-- Problems and tasks --
[a] In the Buster Sjöberg profile, which school did Sjöberg attend?
[b] Please extend the Buster Sjöberg profile from where it stops.

-- Study text --
+++

Buster Sjöberg

Personal information
- Date of birth: 4 April 1999 (age 26)
- Place of birth: Uppsala, Sweden
- Height: 1.96 m (6 ft 5 in)
- Position: Center-back

Youth career
- 0000–2018: IK Sirius
- 2018–2019: Gamla Upsala SK

College career
- Years: Team / Apps / (Gls)
- 2019–2021: Wofford Terriers / 26 / (2)
- 2021–2023: Syracuse Orange / 55 / (2)

Senior career*
- Years: Team / Apps / (Gls)
- 2019: Gamla Upsala SK / 12 / (0)
- 2021: South Carolina United / 7 / (1)
- 2022: One Knoxville / 6 / (1)
- 2024: Whitecaps FC 2 / 22 / (0)

= Buster Sjöberg =

Swedish soccer player (born 1999)

Buster Valdemar Vitalis Sjöberg (born April 1999) is a Swedish professional footballer.

==Playing career==
Sjöberg was born to Kjell and Katarina Sjoberg in Uppsala, Sweden and attended Celsiusskolan school. He played for IK Sirius's youth teams and Gamla Upsala SK.

+++

-- Entries supplied --

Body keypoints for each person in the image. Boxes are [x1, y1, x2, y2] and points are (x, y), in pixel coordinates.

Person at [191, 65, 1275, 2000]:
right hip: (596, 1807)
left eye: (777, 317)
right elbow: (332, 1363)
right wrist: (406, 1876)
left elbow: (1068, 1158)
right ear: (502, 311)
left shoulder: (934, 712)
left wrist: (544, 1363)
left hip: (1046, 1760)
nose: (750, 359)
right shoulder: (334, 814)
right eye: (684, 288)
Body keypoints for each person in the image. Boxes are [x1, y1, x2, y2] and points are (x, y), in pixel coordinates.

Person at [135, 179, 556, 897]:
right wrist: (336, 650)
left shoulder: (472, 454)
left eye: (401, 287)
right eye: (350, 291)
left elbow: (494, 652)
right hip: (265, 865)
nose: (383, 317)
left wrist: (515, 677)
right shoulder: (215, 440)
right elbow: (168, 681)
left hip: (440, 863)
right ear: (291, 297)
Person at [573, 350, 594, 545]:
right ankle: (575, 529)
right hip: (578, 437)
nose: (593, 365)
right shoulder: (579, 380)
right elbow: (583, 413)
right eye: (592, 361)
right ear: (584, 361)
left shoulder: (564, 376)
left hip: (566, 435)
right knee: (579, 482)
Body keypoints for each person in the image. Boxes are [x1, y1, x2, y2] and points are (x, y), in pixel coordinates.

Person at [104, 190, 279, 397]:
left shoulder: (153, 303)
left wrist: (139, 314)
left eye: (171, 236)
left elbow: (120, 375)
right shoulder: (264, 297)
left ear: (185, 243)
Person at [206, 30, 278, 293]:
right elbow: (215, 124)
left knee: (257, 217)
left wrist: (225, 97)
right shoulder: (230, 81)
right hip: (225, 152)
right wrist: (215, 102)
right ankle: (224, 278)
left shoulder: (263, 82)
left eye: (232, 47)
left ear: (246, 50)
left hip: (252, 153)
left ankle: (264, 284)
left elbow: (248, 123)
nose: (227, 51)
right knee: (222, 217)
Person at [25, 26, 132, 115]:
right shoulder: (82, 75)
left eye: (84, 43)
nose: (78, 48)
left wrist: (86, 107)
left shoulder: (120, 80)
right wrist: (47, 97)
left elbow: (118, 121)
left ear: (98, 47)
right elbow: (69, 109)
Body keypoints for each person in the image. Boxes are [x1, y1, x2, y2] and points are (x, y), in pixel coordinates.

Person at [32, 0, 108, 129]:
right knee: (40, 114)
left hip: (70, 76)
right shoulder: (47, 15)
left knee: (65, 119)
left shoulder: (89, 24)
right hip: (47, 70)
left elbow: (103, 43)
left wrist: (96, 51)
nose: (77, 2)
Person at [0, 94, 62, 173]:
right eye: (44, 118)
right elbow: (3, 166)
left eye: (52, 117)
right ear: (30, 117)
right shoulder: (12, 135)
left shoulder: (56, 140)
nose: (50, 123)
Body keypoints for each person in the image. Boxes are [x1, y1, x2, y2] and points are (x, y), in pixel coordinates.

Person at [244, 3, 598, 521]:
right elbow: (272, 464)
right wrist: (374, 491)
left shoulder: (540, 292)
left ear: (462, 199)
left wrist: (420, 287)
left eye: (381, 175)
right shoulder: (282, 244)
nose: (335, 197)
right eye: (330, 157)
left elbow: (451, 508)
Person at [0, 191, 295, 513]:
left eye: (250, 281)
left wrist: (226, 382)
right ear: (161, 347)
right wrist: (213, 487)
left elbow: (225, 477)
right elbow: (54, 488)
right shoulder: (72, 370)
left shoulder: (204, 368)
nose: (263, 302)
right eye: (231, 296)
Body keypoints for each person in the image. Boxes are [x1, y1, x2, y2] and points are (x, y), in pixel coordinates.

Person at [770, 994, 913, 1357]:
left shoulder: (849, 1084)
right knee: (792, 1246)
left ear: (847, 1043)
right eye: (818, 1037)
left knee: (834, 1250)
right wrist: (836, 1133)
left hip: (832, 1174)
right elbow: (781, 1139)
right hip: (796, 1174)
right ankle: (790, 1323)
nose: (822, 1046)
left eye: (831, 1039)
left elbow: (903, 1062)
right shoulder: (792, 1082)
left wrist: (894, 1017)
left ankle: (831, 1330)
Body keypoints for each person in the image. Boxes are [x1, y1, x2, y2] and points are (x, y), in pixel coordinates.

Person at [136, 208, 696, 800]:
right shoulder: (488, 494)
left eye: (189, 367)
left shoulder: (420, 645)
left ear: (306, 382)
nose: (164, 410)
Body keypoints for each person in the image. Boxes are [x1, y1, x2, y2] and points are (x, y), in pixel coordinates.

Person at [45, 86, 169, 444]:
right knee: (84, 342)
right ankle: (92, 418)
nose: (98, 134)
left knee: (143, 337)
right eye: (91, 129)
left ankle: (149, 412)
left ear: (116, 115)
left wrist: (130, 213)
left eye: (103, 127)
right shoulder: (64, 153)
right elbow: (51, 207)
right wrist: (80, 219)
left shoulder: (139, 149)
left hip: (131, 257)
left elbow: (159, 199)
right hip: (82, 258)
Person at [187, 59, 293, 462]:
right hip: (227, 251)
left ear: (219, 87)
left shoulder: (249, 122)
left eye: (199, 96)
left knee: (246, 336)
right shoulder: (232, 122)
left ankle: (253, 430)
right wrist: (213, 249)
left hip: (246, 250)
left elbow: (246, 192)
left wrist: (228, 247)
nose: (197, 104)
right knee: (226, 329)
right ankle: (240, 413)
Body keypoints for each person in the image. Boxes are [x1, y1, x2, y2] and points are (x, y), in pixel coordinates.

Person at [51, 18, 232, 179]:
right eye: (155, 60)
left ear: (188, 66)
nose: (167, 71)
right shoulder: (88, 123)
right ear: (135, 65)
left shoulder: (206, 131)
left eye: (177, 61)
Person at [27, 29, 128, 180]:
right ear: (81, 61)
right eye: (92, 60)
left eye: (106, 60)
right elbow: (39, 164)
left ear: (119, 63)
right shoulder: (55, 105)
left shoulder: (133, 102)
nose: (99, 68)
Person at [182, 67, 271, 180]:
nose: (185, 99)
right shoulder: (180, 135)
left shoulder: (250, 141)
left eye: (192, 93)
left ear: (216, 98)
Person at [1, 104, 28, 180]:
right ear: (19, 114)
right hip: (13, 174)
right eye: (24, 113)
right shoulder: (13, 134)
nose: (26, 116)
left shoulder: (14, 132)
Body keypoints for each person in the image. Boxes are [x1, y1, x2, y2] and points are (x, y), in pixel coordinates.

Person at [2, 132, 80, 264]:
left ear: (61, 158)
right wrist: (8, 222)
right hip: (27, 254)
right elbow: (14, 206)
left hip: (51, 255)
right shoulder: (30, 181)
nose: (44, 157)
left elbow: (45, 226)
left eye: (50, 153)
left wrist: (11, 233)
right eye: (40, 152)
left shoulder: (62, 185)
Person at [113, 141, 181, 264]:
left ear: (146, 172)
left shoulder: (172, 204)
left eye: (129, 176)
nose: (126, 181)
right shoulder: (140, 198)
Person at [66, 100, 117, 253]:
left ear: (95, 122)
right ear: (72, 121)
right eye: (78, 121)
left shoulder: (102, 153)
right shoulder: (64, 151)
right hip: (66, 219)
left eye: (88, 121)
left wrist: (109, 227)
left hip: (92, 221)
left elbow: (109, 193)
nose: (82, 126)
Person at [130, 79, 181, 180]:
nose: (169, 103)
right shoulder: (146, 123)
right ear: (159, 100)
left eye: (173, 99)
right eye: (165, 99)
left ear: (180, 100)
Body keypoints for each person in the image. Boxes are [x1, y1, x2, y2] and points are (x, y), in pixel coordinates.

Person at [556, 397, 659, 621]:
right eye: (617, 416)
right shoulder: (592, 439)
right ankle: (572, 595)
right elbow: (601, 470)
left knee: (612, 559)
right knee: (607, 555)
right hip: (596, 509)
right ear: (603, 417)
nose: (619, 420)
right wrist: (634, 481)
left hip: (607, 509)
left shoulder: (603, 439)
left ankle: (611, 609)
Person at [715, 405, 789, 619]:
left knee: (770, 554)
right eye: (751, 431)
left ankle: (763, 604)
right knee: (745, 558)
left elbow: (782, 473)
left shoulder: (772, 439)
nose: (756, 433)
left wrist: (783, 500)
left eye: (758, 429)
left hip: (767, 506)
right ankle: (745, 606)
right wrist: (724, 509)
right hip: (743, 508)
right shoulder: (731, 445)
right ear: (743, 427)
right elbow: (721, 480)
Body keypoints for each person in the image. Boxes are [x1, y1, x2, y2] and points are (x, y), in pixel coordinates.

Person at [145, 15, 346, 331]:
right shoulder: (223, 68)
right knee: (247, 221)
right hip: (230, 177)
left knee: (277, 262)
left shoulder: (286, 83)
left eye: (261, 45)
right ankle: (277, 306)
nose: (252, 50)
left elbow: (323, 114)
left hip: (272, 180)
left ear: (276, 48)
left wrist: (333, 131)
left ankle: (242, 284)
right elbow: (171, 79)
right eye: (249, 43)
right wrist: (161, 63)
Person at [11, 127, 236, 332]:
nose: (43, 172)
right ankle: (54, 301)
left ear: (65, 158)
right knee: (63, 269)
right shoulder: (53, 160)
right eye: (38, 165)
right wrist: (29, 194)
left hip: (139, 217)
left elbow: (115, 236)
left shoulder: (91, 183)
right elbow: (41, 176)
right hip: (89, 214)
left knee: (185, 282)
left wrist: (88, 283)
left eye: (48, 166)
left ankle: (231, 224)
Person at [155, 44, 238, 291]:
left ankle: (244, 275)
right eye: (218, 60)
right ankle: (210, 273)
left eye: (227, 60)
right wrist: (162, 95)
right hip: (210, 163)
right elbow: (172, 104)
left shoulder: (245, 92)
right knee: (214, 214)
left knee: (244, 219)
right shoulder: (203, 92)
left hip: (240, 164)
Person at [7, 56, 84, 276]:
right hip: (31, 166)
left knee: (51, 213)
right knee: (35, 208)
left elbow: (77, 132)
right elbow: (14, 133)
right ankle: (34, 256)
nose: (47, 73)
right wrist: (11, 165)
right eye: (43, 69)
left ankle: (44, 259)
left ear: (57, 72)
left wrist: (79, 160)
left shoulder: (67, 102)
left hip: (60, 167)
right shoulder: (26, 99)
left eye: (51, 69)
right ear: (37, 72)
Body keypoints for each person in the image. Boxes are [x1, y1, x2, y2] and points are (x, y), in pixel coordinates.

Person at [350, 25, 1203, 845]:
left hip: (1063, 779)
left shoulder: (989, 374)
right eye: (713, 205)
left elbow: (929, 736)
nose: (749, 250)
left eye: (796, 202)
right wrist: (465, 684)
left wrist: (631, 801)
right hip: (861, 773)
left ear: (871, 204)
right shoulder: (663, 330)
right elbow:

+++

-- Outputs in order --
[a] Celsiusskolan school.

[b]
===College===
During his freshman year in 2019, Sjöberg played for Wofford College and started in all 26 of his appearances. After two season he transferred to Syracuse and across two seasons with the Orange, Sjöberg started in 34 games out of 36 total appearances.

At the end of the 2022 season, he was part of the 2022 Syracuse Orange men's soccer team that won NCAA National Championship.

===Semi-pro clubs===
Sjöberg played for SC United Bantams of USL League Two in 2021 and One Knoxville SC in 2022, winning the Southern Division with both teams.

=== Vancouver Whitecaps FC ===
Sjöberg was selected by the Vancouver Whitecaps FC as the 71st overall pick in the 2023 MLS SuperDraft.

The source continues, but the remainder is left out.